A distributed asynchronus web crawler implemented using Go, Postgres, RabbitMQ and Docker
A web crawler traverses over a given webpage and find out the links present it. It then repeats the same process for each obtained link recursively indexes a series of pages, thus crawling over the sites.
Here using a supervisor worker server model we utilize a set of distributed worker nodes to process each page and a supervisor to communicate with the client and aggregate the results. We utilize RabbitMQ to send messages to the worker nodes and Postgres to persist these results.
To provision the cluster:
$ make provision
This creates a 3 node 1 supervisor GoCrawler cluster established in their own docker network.
To view the status of the cluster
$ make info
Now we can send requests to crawl, and view sitemaps to any page.
$ curl -X POST -d "{\"URL\": \"<URL>\"}" http://localhost:8050/spider/view
$ curl -X POST -d "{\"URL\": \"<URL>\"}" http://localhost:8050/spider/crawl
In the logs for each worker docker container, we can see the logs of the worker nodes parsing and processing each obtained URL.
To tear down the cluster and remove the built docker images:
$ make clean
After building the GoCrawler nodes we can now parse/view URLs from the GoSupervisor node
$ curl -X POST -d "{\"URL\": \"http://www.google.com\"}" http://localhost:8050/spider/view
$ curl -X POST -d "{\"URL\": \"http://www.google.com\"}" http://localhost:8050/spider/crawl
When reading the list of values in they aggregate the visited sitemap and respond with a JSON tree like sitemap.

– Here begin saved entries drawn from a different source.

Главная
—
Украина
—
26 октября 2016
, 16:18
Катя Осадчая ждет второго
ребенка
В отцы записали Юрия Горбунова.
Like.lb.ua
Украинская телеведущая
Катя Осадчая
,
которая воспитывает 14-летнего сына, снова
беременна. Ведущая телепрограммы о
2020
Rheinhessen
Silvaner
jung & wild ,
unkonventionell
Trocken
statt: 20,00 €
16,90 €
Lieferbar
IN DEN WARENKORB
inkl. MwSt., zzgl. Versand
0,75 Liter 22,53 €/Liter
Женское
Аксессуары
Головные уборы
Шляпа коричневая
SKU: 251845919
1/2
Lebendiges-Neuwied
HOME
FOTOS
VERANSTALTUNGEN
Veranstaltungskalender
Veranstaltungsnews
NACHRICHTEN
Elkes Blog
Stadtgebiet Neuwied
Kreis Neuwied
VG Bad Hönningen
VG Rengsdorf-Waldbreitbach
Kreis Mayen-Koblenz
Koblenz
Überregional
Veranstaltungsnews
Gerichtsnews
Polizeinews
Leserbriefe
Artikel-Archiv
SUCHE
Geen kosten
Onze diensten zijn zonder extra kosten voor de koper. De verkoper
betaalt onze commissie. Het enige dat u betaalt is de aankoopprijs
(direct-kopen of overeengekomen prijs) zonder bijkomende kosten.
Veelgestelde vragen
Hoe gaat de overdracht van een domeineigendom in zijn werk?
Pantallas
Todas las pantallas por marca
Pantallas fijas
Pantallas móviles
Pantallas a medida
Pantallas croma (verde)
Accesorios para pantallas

$ curl -X POST -d "{\"URL\": \"http://www.google.com\"}" http://localhost:8050/spider/view
{
"url": "http://www.google.com//",
"links": [
{
"url": "http://www.google.com/about",
"links": null
},
{
"url": "http://www.google.com/contact",
"links": null
},
...
}
We can then instantiate other new spiders to crawl other pages
$ curl -X POST -d "{\"URL\": \"http://www.google.com\"}" http://localhost:8050/spider/view
> 200 OK